Nigeria and cheating at age-grade competitions
I write today after being on AWOL (away without leave) for about a fortnight. Apologies to my readers. I was indisposed. This week I am writing on a very sensitive subject, one which Nigeria has been guilty of for many decades. That is the issue of cheating with respect to age-grade competitions like the Under-17, Under-20 and Under-23.
On a recurring basis, we prosecute these championships with over-age players with the ‘win-at-all-cost’ mentality forgetting that these tourneys are mere developmental and are intended to unearth future stars. Nigeria fields players who have played in the local league for years and parade them as U-17 and does the same for the U-20-23, with players who were involved in the same championships and are not eligible for the next competition paraded again. All the officials do is procure new passports for the players but forget FIFA has the records.

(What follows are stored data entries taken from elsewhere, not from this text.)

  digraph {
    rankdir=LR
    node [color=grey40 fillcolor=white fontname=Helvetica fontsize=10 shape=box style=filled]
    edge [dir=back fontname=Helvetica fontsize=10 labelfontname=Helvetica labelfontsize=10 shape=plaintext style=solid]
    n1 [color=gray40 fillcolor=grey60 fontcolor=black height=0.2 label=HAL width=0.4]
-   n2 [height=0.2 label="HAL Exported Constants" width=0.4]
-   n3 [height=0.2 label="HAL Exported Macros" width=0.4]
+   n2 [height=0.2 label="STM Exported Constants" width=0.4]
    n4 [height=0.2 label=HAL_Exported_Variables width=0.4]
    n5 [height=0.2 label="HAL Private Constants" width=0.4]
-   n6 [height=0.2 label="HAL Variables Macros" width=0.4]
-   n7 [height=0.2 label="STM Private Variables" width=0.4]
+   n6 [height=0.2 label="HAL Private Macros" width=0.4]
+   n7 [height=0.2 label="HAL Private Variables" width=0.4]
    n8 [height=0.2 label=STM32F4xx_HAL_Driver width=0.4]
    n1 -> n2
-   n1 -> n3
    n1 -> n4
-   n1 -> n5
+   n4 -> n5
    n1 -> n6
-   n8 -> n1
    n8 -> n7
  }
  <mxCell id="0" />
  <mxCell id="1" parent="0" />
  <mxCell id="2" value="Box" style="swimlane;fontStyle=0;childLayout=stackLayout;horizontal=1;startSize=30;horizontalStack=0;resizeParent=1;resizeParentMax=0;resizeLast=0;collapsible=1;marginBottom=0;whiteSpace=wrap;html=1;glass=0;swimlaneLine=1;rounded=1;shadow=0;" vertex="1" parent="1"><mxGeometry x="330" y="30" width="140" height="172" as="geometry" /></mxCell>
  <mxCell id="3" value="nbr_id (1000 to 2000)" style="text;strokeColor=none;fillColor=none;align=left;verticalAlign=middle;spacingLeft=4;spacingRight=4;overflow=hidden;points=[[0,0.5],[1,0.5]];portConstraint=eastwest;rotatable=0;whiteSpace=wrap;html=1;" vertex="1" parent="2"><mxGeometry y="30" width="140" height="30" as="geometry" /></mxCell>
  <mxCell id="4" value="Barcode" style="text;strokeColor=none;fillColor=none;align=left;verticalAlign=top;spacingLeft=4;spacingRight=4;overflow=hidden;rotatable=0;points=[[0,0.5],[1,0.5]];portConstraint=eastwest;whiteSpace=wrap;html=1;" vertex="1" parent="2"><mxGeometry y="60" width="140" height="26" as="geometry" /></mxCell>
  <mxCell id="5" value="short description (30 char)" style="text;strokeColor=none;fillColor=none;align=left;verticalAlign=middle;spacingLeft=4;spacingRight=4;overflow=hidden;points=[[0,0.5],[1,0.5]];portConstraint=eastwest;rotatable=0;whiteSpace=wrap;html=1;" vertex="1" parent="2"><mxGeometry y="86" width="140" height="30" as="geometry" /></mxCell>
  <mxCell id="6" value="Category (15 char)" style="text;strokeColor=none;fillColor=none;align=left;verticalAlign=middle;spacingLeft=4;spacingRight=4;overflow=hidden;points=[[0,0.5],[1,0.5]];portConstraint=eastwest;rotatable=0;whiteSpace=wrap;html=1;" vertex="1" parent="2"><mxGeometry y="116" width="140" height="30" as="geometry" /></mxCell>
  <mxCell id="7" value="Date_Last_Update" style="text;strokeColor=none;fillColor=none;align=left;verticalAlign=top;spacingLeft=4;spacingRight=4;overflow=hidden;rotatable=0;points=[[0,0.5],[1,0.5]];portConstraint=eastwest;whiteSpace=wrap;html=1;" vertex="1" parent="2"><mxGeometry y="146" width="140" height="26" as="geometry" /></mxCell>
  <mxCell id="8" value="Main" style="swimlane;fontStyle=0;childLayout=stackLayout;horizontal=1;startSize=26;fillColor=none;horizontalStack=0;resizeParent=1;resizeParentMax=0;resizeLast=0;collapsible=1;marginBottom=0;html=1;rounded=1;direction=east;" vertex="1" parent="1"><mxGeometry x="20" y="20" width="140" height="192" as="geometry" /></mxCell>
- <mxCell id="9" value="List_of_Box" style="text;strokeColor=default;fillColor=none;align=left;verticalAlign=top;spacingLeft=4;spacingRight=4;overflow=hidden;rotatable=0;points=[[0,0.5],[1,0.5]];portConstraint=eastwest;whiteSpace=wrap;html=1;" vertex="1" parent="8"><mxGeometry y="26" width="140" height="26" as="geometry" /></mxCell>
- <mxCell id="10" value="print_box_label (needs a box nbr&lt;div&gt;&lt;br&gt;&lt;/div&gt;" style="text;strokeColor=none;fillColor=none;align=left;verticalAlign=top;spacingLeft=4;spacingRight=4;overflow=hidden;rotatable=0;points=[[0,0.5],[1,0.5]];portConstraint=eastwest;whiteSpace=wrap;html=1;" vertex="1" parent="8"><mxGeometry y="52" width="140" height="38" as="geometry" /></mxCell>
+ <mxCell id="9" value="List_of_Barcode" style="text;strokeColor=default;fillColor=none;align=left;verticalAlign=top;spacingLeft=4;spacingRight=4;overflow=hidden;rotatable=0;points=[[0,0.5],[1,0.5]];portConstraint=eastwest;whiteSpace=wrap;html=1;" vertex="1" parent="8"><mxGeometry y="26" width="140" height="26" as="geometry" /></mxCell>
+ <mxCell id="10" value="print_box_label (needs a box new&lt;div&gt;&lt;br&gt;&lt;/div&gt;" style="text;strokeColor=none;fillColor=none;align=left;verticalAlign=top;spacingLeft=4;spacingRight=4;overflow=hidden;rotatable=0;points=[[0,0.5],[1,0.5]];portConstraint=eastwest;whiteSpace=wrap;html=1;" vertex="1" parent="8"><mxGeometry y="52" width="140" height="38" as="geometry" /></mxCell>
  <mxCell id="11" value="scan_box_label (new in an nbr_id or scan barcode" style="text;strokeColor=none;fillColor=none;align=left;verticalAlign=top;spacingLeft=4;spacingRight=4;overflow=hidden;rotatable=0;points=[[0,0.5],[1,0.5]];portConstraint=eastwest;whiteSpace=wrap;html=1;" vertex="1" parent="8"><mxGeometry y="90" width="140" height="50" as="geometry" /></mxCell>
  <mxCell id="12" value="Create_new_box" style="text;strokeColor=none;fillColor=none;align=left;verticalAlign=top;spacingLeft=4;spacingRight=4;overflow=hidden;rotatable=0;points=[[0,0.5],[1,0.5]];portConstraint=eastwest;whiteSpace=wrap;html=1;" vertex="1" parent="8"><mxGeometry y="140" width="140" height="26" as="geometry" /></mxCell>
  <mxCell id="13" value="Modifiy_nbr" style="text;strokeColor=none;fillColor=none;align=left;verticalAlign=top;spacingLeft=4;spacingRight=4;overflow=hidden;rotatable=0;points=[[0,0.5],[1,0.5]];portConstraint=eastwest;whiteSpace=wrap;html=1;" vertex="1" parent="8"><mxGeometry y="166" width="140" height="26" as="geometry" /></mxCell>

When we win, we celebrate forgetting we are merely celebrating mediocrity as these players never get to play for the senior national team as they were well beyond their years from the outset. Today the likes of Iker Casillas of Spain and Real Madrid, Messi of Argentina and Barcelona, to mention a few, are leading lights for club and country almost a decade after taking part in youth tourneys. Where are ours? They have been cut out and are off the football radar and gone into extinction, save for a few exceptions like Mikel Obi.

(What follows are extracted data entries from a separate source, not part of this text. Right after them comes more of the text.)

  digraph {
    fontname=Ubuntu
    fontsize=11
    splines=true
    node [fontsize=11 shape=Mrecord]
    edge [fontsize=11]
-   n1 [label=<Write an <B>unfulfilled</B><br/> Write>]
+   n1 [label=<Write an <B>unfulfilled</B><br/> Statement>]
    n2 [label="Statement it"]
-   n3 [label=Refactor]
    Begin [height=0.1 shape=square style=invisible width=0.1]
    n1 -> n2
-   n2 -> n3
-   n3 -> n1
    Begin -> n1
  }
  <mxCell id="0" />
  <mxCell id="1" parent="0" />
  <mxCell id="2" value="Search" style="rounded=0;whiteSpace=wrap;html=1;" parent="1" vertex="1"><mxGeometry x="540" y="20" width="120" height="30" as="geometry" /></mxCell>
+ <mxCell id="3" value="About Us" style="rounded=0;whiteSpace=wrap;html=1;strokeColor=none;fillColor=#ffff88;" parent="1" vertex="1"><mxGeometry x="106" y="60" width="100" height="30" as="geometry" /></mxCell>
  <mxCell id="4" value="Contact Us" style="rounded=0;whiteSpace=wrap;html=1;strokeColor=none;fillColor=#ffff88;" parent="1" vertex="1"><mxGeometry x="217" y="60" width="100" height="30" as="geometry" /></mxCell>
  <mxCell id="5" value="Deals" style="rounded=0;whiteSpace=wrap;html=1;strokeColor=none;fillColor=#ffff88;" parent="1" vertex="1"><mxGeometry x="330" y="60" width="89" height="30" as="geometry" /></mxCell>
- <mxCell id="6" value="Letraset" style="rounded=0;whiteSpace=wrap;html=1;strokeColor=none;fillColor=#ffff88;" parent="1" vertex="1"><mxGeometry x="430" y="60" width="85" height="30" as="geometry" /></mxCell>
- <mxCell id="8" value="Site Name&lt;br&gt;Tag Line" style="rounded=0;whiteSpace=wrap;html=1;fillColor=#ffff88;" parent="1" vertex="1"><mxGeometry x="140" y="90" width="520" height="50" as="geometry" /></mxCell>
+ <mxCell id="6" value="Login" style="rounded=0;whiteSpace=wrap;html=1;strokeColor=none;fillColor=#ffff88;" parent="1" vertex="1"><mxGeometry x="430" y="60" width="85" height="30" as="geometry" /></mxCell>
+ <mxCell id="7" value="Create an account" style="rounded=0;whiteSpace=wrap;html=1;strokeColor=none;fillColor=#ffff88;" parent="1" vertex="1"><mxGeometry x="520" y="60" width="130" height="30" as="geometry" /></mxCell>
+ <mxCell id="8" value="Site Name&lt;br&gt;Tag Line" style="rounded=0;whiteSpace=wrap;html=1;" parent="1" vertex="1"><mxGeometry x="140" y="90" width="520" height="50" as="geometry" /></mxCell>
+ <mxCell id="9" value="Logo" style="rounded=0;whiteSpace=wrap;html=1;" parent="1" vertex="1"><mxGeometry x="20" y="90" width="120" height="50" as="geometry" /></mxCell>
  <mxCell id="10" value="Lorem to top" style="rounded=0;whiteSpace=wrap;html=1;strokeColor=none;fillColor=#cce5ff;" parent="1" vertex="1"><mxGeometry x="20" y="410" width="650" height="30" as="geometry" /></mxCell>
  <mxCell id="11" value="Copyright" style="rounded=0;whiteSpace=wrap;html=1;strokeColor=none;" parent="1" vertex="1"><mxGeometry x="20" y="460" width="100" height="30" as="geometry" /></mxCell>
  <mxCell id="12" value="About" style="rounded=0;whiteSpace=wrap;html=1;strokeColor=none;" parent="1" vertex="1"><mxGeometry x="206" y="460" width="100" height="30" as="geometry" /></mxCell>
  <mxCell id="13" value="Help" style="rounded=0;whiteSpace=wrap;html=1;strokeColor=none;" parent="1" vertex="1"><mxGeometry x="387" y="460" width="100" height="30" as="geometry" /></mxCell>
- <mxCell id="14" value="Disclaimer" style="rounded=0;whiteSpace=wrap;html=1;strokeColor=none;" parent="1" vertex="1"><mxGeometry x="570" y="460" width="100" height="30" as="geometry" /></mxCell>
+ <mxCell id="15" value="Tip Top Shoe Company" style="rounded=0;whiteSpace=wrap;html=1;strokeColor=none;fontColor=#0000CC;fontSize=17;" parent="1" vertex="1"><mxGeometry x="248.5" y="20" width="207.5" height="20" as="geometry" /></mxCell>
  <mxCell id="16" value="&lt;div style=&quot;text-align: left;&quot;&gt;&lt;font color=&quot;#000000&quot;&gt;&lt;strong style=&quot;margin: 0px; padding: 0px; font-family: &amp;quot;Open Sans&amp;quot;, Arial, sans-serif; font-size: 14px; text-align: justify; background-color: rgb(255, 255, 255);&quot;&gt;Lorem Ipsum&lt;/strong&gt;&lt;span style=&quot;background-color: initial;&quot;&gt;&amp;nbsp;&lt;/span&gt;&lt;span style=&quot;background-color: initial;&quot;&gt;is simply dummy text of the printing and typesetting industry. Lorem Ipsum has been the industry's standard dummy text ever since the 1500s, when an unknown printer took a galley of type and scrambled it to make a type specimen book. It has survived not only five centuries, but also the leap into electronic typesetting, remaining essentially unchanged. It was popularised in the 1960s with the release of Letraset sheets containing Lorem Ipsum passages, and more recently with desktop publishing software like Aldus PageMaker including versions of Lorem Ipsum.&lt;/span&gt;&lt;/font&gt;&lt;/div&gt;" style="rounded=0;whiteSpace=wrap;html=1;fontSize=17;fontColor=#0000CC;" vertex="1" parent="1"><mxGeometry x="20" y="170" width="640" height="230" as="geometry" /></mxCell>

Our win-at-all-cost mentality is killing our football as genuine promoters of the game with soccer academies from where young talents can be got and nurtured for these tourneys are neglected for older players who eventually help sometimes to win the competitions but fade out after a couple of years as they had reached their peak with the youth teams and cannot give more when invited to the senior national teams, if they ever make it there.
One is alarmed that a player who says he is 17 is already a father of 2-3 kids (though biologically possible) when he should be a budding youth and fresh from secondary school, but we do not really care and the NFF is culpable here. YSFON, Academicals and soccer academies who should provide the raw materials for these tourneys are not given the chance due to the shortsightedness of our administrators who believe only in the now and not in the future. Have you ever wondered that while in the developing world we screen these games on primetime and pay massively for TV rights, the likes of England, France and other developed countries merely report the results and show clips of the games. This is because they see it as developmental and an avenue to groom future stars from the production mill.

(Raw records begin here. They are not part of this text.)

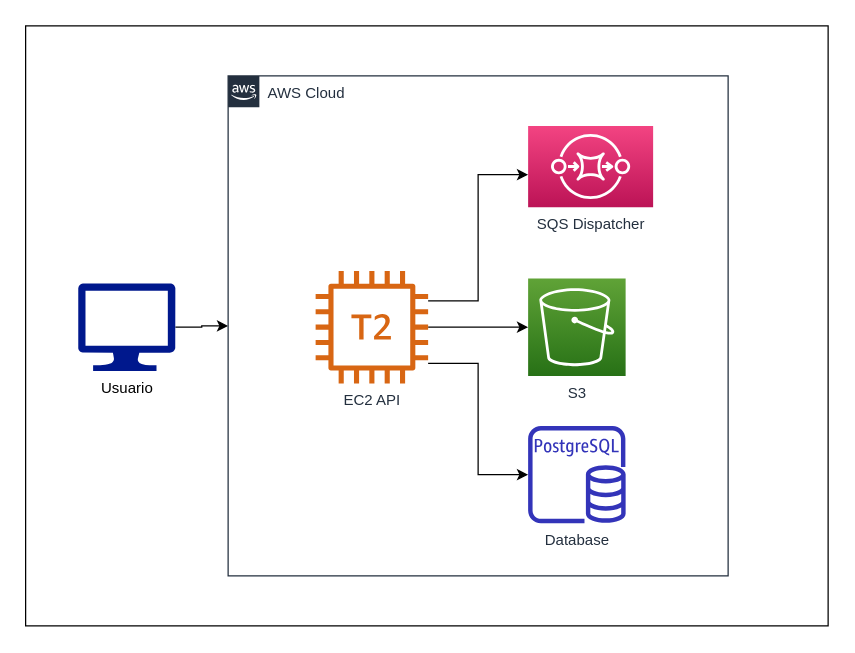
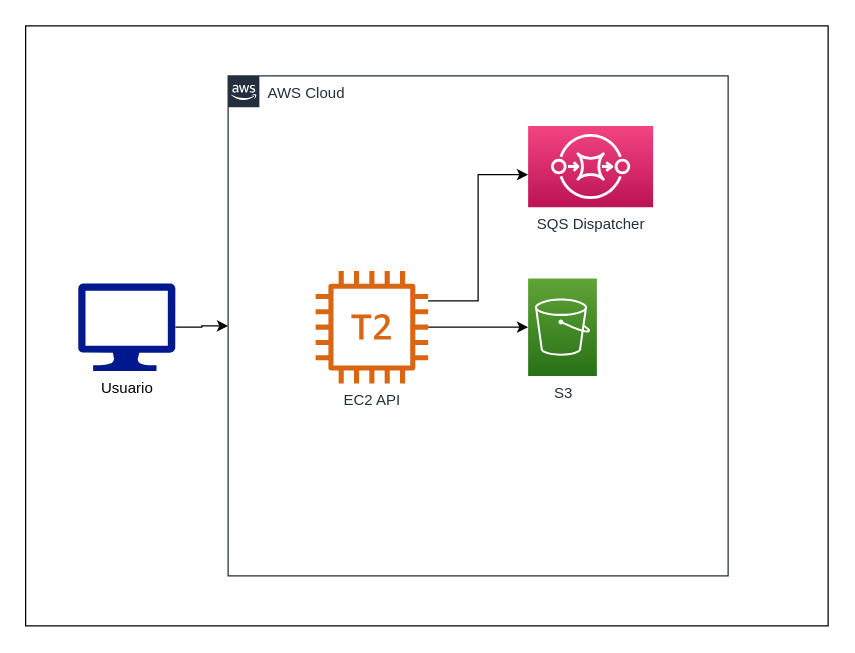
  <mxCell id="0" />
  <mxCell id="1" parent="0" />
  <mxCell id="2" value="" style="rounded=0;whiteSpace=wrap;html=1;" vertex="1" parent="1"><mxGeometry x="20" y="20" width="642" height="480" as="geometry" /></mxCell>
- <mxCell id="3" style="edgeStyle=orthogonalEdgeStyle;rounded=0;orthogonalLoop=1;jettySize=auto;html=1;" parent="1" source="6" target="9" edge="1"><mxGeometry relative="1" as="geometry"><mxPoint x="442" y="390" as="targetPoint" /><Array as="points"><mxPoint x="382" y="290" /><mxPoint x="382" y="379" /></Array></mxGeometry></mxCell>
  <mxCell id="4" style="edgeStyle=orthogonalEdgeStyle;rounded=0;orthogonalLoop=1;jettySize=auto;html=1;" parent="1" source="6" target="10" edge="1"><mxGeometry relative="1" as="geometry" /></mxCell>
  <mxCell id="5" style="edgeStyle=orthogonalEdgeStyle;rounded=0;orthogonalLoop=1;jettySize=auto;html=1;" parent="1" source="6" target="11" edge="1"><mxGeometry relative="1" as="geometry"><Array as="points"><mxPoint x="382" y="240" /><mxPoint x="382" y="139" /></Array></mxGeometry></mxCell>
  <mxCell id="6" value="EC2 API" style="outlineConnect=0;fontColor=#232F3E;gradientColor=none;fillColor=#D86613;strokeColor=none;dashed=0;verticalLabelPosition=bottom;verticalAlign=top;align=center;html=1;fontSize=12;fontStyle=0;aspect=fixed;pointerEvents=1;shape=mxgraph.aws4.t2_instance;" parent="1" vertex="1"><mxGeometry x="252" y="216" width="90" height="90" as="geometry" /></mxCell>
  <mxCell id="7" style="edgeStyle=orthogonalEdgeStyle;rounded=0;orthogonalLoop=1;jettySize=auto;html=1;" parent="1" source="8" target="12" edge="1"><mxGeometry relative="1" as="geometry" /></mxCell>
  <mxCell id="8" value="Usuario" style="aspect=fixed;pointerEvents=1;shadow=0;dashed=0;html=1;strokeColor=none;labelPosition=center;verticalLabelPosition=bottom;verticalAlign=top;align=center;fillColor=#00188D;shape=mxgraph.azure.computer" parent="1" vertex="1"><mxGeometry x="62" y="226" width="77.78" height="70" as="geometry" /></mxCell>
- <mxCell id="9" value="Database" style="outlineConnect=0;fontColor=#232F3E;gradientColor=none;fillColor=#3334B9;strokeColor=none;dashed=0;verticalLabelPosition=bottom;verticalAlign=top;align=center;html=1;fontSize=12;fontStyle=0;aspect=fixed;pointerEvents=1;shape=mxgraph.aws4.rds_postgresql_instance;" parent="1" vertex="1"><mxGeometry x="422" y="340" width="78" height="78" as="geometry" /></mxCell>
- <mxCell id="10" value="S3" style="outlineConnect=0;fontColor=#232F3E;gradientColor=#60A337;gradientDirection=north;fillColor=#277116;strokeColor=#ffffff;dashed=0;verticalLabelPosition=bottom;verticalAlign=top;align=center;html=1;fontSize=12;fontStyle=0;aspect=fixed;shape=mxgraph.aws4.resourceIcon;resIcon=mxgraph.aws4.s3;" parent="1" vertex="1"><mxGeometry x="422" y="222" width="78" height="78" as="geometry" /></mxCell>
+ <mxCell id="10" value="S3" style="outlineConnect=0;fontColor=#232F3E;gradientColor=#60A337;gradientDirection=north;fillColor=#277116;strokeColor=#ffffff;dashed=0;verticalLabelPosition=bottom;verticalAlign=top;align=center;html=1;fontSize=12;fontStyle=0;aspect=fixed;shape=mxgraph.aws4.resourceIcon;resIcon=mxgraph.aws4.s3;" parent="1" vertex="1"><mxGeometry x="422" y="222" width="55" height="78" as="geometry" /></mxCell>
  <mxCell id="11" value="SQS Dispatcher" style="outlineConnect=0;fontColor=#232F3E;gradientColor=#F34482;gradientDirection=north;fillColor=#BC1356;strokeColor=#ffffff;dashed=0;verticalLabelPosition=bottom;verticalAlign=top;align=center;html=1;fontSize=12;fontStyle=0;aspect=fixed;shape=mxgraph.aws4.resourceIcon;resIcon=mxgraph.aws4.sqs;" parent="1" vertex="1"><mxGeometry x="422" y="100" width="100" height="65" as="geometry" /></mxCell>
  <mxCell id="12" value="AWS Cloud" style="points=[[0,0],[0.25,0],[0.5,0],[0.75,0],[1,0],[1,0.25],[1,0.5],[1,0.75],[1,1],[0.75,1],[0.5,1],[0.25,1],[0,1],[0,0.75],[0,0.5],[0,0.25]];outlineConnect=0;gradientColor=none;html=1;whiteSpace=wrap;fontSize=12;fontStyle=0;shape=mxgraph.aws4.group;grIcon=mxgraph.aws4.group_aws_cloud_alt;strokeColor=#232F3E;fillColor=none;verticalAlign=top;align=left;spacingLeft=30;fontColor=#232F3E;dashed=0;" parent="1" vertex="1"><mxGeometry x="182" y="60" width="400" height="400" as="geometry" /></mxCell>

Our mentality towards age-grade competitions must change if we want to develop our football. Our football eggheads must rely on the soccer academies that abound in the country and shun players who have been playing in the league for upwards of 5-6 years. Our football will only retrogress and we will never get any joy year in, year out, from the competitions we participate in. We should learn from our past mistakes by looking at the statistics of how many players have gone through the mill and excelled after these respective age group tournaments. They are very few and far between.
It is important to catch them young and nurture them. A word is enough for the wise. It is important to note that ‘for our tomorrow we must give our today’. Hope the authorities are listening.